THE PROBLEM> Please repeat exactly the lines from the one containing "تولید و تجارت" through the last line of the records below, both included, and leave out any pictures.

DATA TO PROCESS>
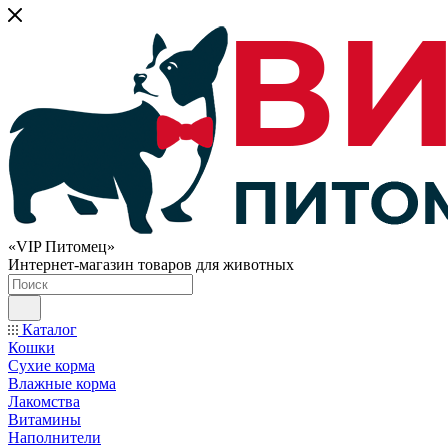
«VIP Питомец»
Интернет-магазин товаров для животных
Каталог
Кошки
Сухие корма
Влажные корма
Лакомства
Витамины
Наполнители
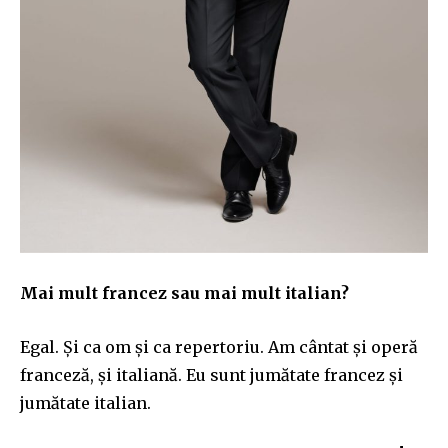
Mai mult francez sau mai mult italian?
Egal. Și ca om și ca repertoriu. Am cântat și operă
franceză, și italiană. Eu sunt jumătate francez și
jumătate italian.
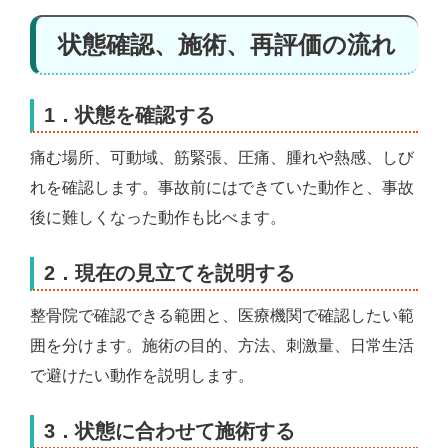
状態確認、施術、再評価の流れ
1．状態を確認する
痛む場所、可動域、筋緊張、圧痛、腫れや熱感、しび
れを確認します。事故前にはできていた動作と、事故
後に難しくなった動作も比べます。
2．現在の見立てを説明する
整骨院で確認できる範囲と、医療機関で確認したい範
囲を分けます。施術の目的、方法、刺激量、日常生活
で避けたい動作を説明します。
3．状態に合わせて施術する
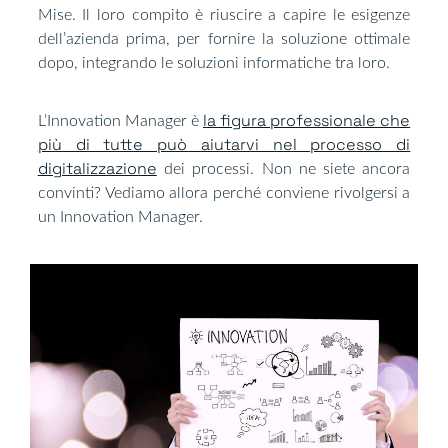
Mise. Il loro compito è riuscire a capire le esigenze
dell’azienda prima, per fornire la soluzione ottimale
dopo, integrando le soluzioni informatiche tra loro.
la figura professionale che
L’Innovation Manager è
più di tutte può aiutarvi nel processo di
digitalizzazione
dei processi. Non ne siete ancora
convinti? Vediamo allora perché conviene rivolgersi a
un Innovation Manager.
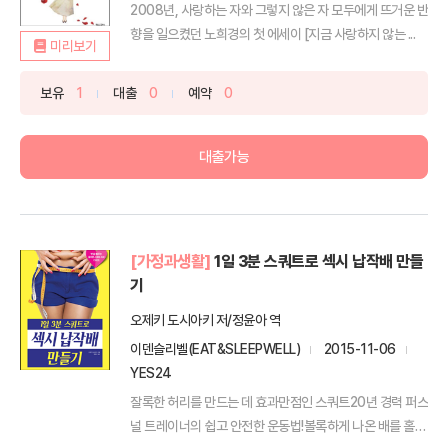
2008년, 사랑하는 자와 그렇지 않은 자 모두에게 뜨거운 반
향을 일으켰던 노희경의 첫 에세이 [지금 사랑하지 않는 ...
미리보기
보유
1
대출
0
예약
0
대출가능
[가정과생활]
1일 3분 스쿼트로 섹시 납작배 만들
기
오제키 도시아키 저/정윤아 역
이덴슬리벨(EAT&SLEEPWELL)
2015-11-06
YES24
잘록한 허리를 만드는 데 효과만점인 스쿼트20년 경력 퍼스
널 트레이너의 쉽고 안전한 운동법!볼록하게 나온 배를 홀쭉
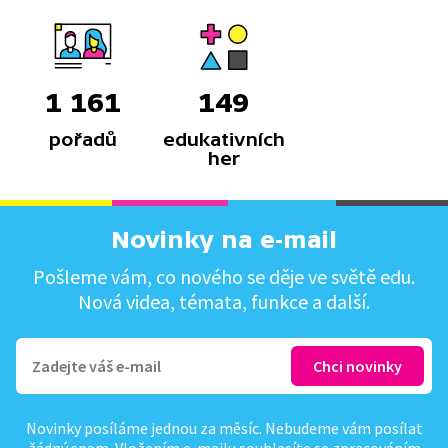
1 161
149
pořadů
edukativních
her
Novinky na e-mail
Pošleme vám, co nového se děje ve světě edu.
Nová videa, témata, funkce a další.
Novinky posíláme jednou za měsíc. Nebudeme vám posílat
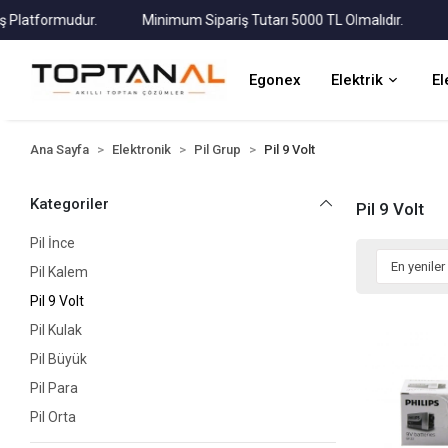
atformudur.
Minimum Sipariş Tutarı 5000 TL Olmalıdır.
Tüm 
Egonex
Elektrik
El
Ana Sayfa
Elektronik
Pil Grup
Pil 9 Volt
Kategoriler
Pil 9 Volt
Pil İnce
Pil Kalem
Pil 9 Volt
Pil Kulak
Pil Büyük
Pil Para
Pil Orta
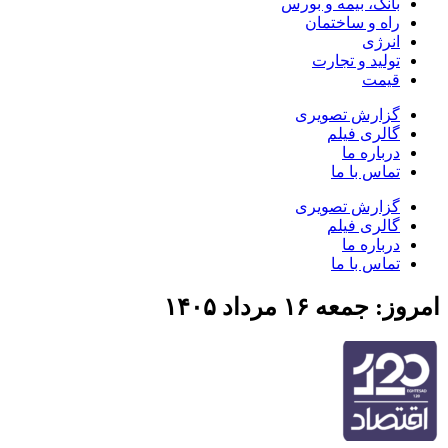
بانک، بیمه و بورس
راه و ساختمان
انرژی
تولید و تجارت
قیمت
گزارش تصویری
گالری فیلم
درباره ما
تماس با ما
گزارش تصویری
گالری فیلم
درباره ما
تماس با ما
امروز: جمعه ۱۶ مرداد ۱۴۰۵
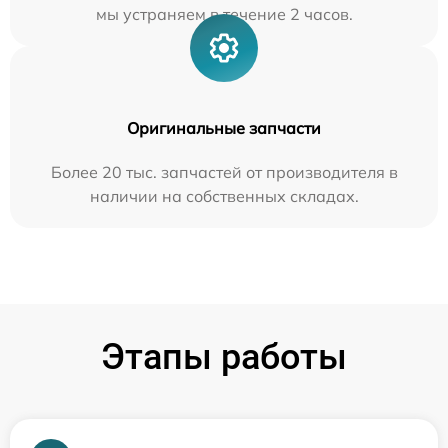
мы устраняем в течение 2 часов.
Оригинальные запчасти
Более 20 тыс. запчастей от производителя в
наличии на собственных складах.
Этапы работы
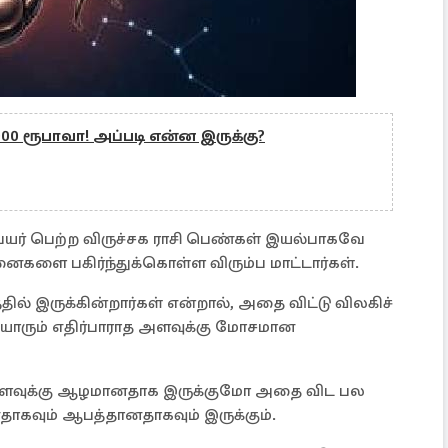
9000 ரூபாவா! அப்படி என்ன இருக்கு?
பெயர் பெற்ற விருச்சக ராசி பெண்கள் இயல்பாகவே
சினைகளை பகிர்ந்துக்கொள்ள விரும்ப மாட்டார்கள்.
ல் இருக்கின்றார்கள் என்றால், அதை விட்டு விலகிச்
யாரும் எதிர்பாராத அளவுக்கு மோசமான
எந்தளவுக்கு ஆழமானதாக இருக்குமோ அதை விட பல
கவும் ஆபத்தானதாகவும் இருக்கும்.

RESULT>
تولید و تجارت
قیمت
گزارش تصویری
گالری فیلم
درباره ما
تماس با ما
گزارش تصویری
گالری فیلم
درباره ما
تماس با ما
امروز: جمعه ۱۶ مرداد ۱۴۰۵
мы устраняем в течение 2 часов.
Оригинальные запчасти
Более 20 тыс. запчастей от производителя в
наличии на собственных складах.
Этапы работы
9000 ரூபாவா! அப்படி என்ன இருக்கு?
பெயர் பெற்ற விருச்சக ராசி பெண்கள் இயல்பாகவே
சினைகளை பகிர்ந்துக்கொள்ள விரும்ப மாட்டார்கள்.
ல் இருக்கின்றார்கள் என்றால், அதை விட்டு விலகிச்
யாரும் எதிர்பாராத அளவுக்கு மோசமான
எந்தளவுக்கு ஆழமானதாக இருக்குமோ அதை விட பல
கவும் ஆபத்தானதாகவும் இருக்கும்.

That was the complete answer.